Originally from rural Alberta, poet K.I. Press has lived in Toronto, Vancouver, Edmonton, and Ottawa. She’s now lived in Winnipeg for a decade, long enough, she says, that it “has slowed down the pace at which I can process urban fluster.”
Since moving to Winnipeg, Press has launched her third collection, Types of Canadian Women and of Women Who Are or Have Been Connected with Canada, Volume II (Gaspereau Press), got full-time work as a creative-writing instructor at Red River College, and gave birth to a daughter with fellow poet A.J. Levin.
In her fourth collection, Exquisite Monsters (Turnstone Press), Press turns mothering poems on their ear, while focusing on biomechanical androids and pop culture.
Q&Q talked to Press about her latest collection, which launches May 7 at Winnipeg’s McNally Robinson Booksellers.
What made you choose to write about pregnancy and mothering, but with a slant? I wrote a lot of mothering poems for the simple reason that I had a baby. Only a few of them have survived into the book.
The pop culture and science-fiction references in Exquisite Monsters started with a Battlestar Galactica obsession.
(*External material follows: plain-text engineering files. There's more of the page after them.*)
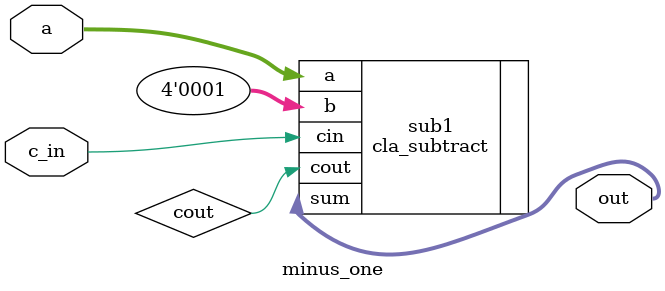
<source format=v>
`timescale 1ns / 1ps


module minus_one(
    input [3:0] a,
    input c_in,
    output [3:0] out
    );
    
    wire cout;
    
    cla_subtract sub1 (.a(a), .b(4'b0001), .cin(c_in), .sum(out), .cout(cout));
    
        
endmodule

</source>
I’ve been a fan of a number of sci-fi and fantasy shows over the course of my life, Battlestar being only one. I was pregnant during the final season, and – this is in the poem – I missed the very last episode because it was on while I was giving birth. I somehow found this significant.
How has teaching creative writing at RRC’s creative communications program affected your writing? I experiment and am more confident in many more styles, genres, forms than I used to be – something I’m trying to hone by working on the multi-genre MFA at University of British Columbia. Getting older and losing fear of failure also helps.
Where I teach, I teach all the creative-writing forms, and to students who are generalists, not people who specifically want to be one kind of writer or writers at all. So I had to give myself crash courses in forms I’d never even considered writing before, just so I could teach them. I haven’t published in other genres yet, but there’s no rush.
Now that you’ve written four books, what have you learned about the writing process? I need structure. It’s much more satisfying to work on projects that have a relatively clear scope and direction from the outset. I got lost a bit in this book, which is one of the reasons I’ve been so long between titles. This is was definitely the loosest project I’ve done; it took much longer to whip into shape.
Is there anything else you want people to know about Exquisite Monsters? The flip-book title poem is totally an experiment, and I don’t mean in an experimental-poetry kind of way. Please hack it up with scissors, draw pictures on it, etc. It’s supposed to be interactive. It’s supposed to be a fluid piece.
This interview has been edited and condensed.